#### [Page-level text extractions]
+--
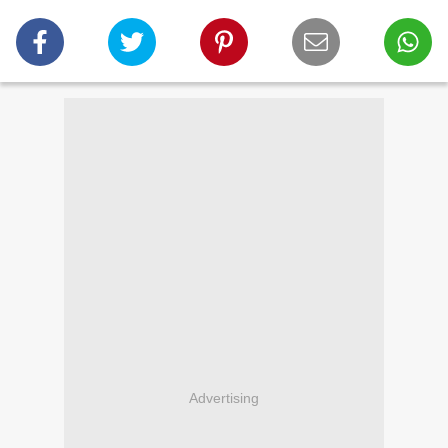
Advertising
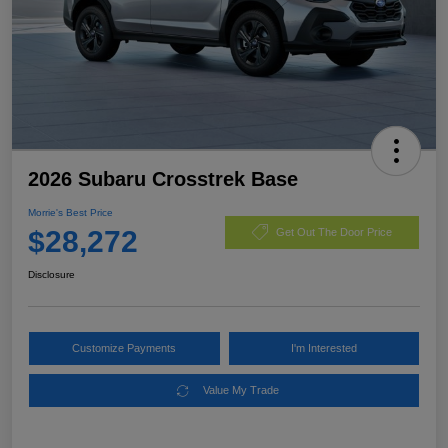
2026 Subaru Crosstrek Base
Morrie's Best Price
$28,272
Get Out The Door Price
Disclosure
Customize Payments
I'm Interested
Value My Trade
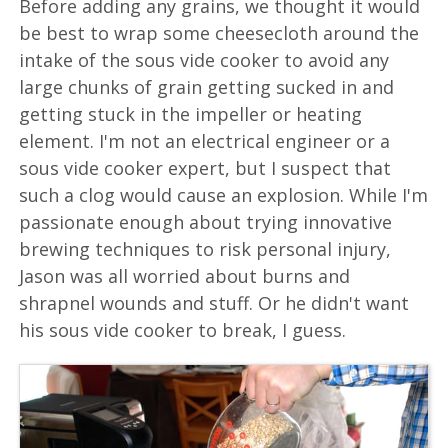
Before adding any grains, we thought it would
be best to wrap some cheesecloth around the
intake of the sous vide cooker to avoid any
large chunks of grain getting sucked in and
getting stuck in the impeller or heating
element. I'm not an electrical engineer or a
sous vide cooker expert, but I suspect that
such a clog would cause an explosion. While I'm
passionate enough about trying innovative
brewing techniques to risk personal injury,
Jason was all worried about burns and
shrapnel wounds and stuff. Or he didn't want
his sous vide cooker to break, I guess.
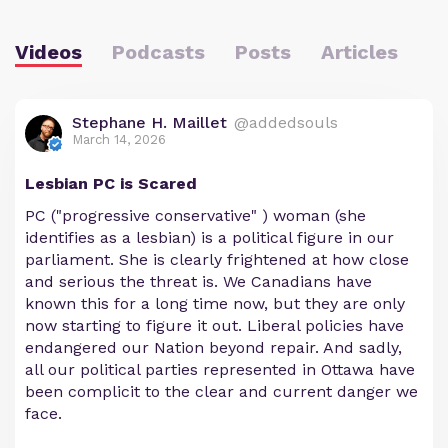
Videos
Podcasts
Posts
Articles
Stephane H. Maillet
@addedsouls
March 14, 2026
Lesbian PC is Scared
PC ("progressive conservative" ) woman (she
identifies as a lesbian) is a political figure in our
parliament. She is clearly frightened at how close
and serious the threat is. We Canadians have
known this for a long time now, but they are only
now starting to figure it out. Liberal policies have
endangered our Nation beyond repair. And sadly,
all our political parties represented in Ottawa have
been complicit to the clear and current danger we
face.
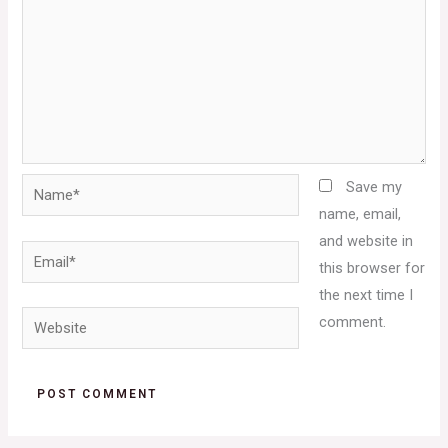
Name*
Save my
name, email,
and website in
Email*
this browser for
the next time I
Website
comment.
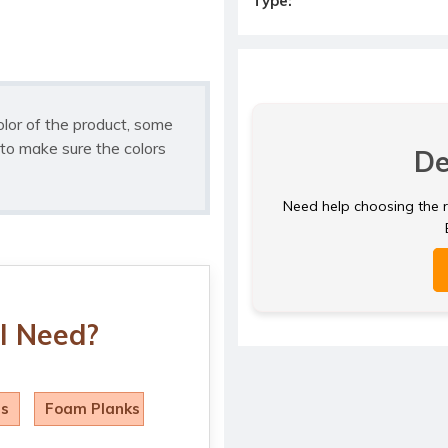
Type:
olor of the product, some
to make sure the colors
De
Need help choosing the ri
I Need?
ls
Foam Planks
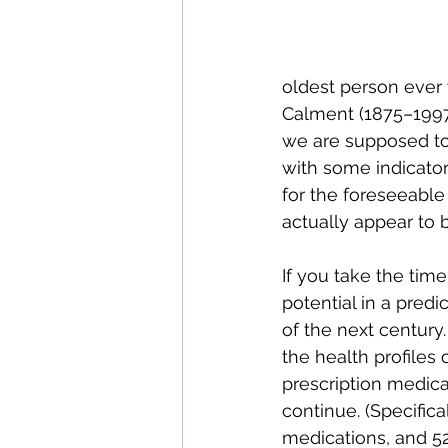
oldest person ever
Calment (1875–1997)
we are supposed to 
with some indicator
for the foreseeable 
actually appear to 
If you take the time 
potential in a predi
of the next century.
the health profiles
prescription medicat
continue. (Specifica
medications, and 52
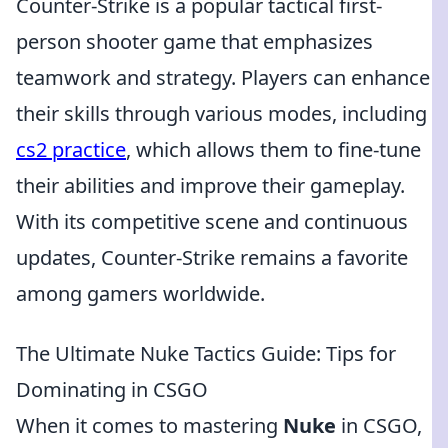
Counter-Strike is a popular tactical first-
person shooter game that emphasizes
teamwork and strategy. Players can enhance
their skills through various modes, including
cs2 practice
, which allows them to fine-tune
their abilities and improve their gameplay.
With its competitive scene and continuous
updates, Counter-Strike remains a favorite
among gamers worldwide.
The Ultimate Nuke Tactics Guide: Tips for
Dominating in CSGO
When it comes to mastering
Nuke
in CSGO,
+--
#### [Work request]
None of the pictures should be copied, but every record above must be returned exactly.

#### [Exercise answer]
Advertising
2026 Subaru Crosstrek Base
Morrie's Best Price
$28,272
Get Out The Door Price
Disclosure
Customize Payments
I'm Interested
Value My Trade
Before adding any grains, we thought it would
be best to wrap some cheesecloth around the
intake of the sous vide cooker to avoid any
large chunks of grain getting sucked in and
getting stuck in the impeller or heating
element. I'm not an electrical engineer or a
sous vide cooker expert, but I suspect that
such a clog would cause an explosion. While I'm
passionate enough about trying innovative
brewing techniques to risk personal injury,
Jason was all worried about burns and
shrapnel wounds and stuff. Or he didn't want
his sous vide cooker to break, I guess.
Videos
Podcasts
Posts
Articles
Stephane H. Maillet
@addedsouls
March 14, 2026
Lesbian PC is Scared
PC ("progressive conservative" ) woman (she
identifies as a lesbian) is a political figure in our
parliament. She is clearly frightened at how close
and serious the threat is. We Canadians have
known this for a long time now, but they are only
now starting to figure it out. Liberal policies have
endangered our Nation beyond repair. And sadly,
all our political parties represented in Ottawa have
been complicit to the clear and current danger we
face.
Name*
Save my
name, email,
and website in
Email*
this browser for
the next time I
Website
comment.
Type:
olor of the product, some
to make sure the colors
De
Need help choosing the ri
I Need?
ls
Foam Planks
oldest person ever
Calment (1875–1997)
we are supposed to 
with some indicator
for the foreseeable 
actually appear to 
If you take the time 
potential in a predi
of the next century.
the health profiles
prescription medicat
continue. (Specifica
medications, and 52
Counter-Strike is a popular tactical first-
person shooter game that emphasizes
teamwork and strategy. Players can enhance
their skills through various modes, including
cs2 practice
, which allows them to fine-tune
their abilities and improve their gameplay.
With its competitive scene and continuous
updates, Counter-Strike remains a favorite
among gamers worldwide.
The Ultimate Nuke Tactics Guide: Tips for
Dominating in CSGO
When it comes to mastering
Nuke
in CSGO,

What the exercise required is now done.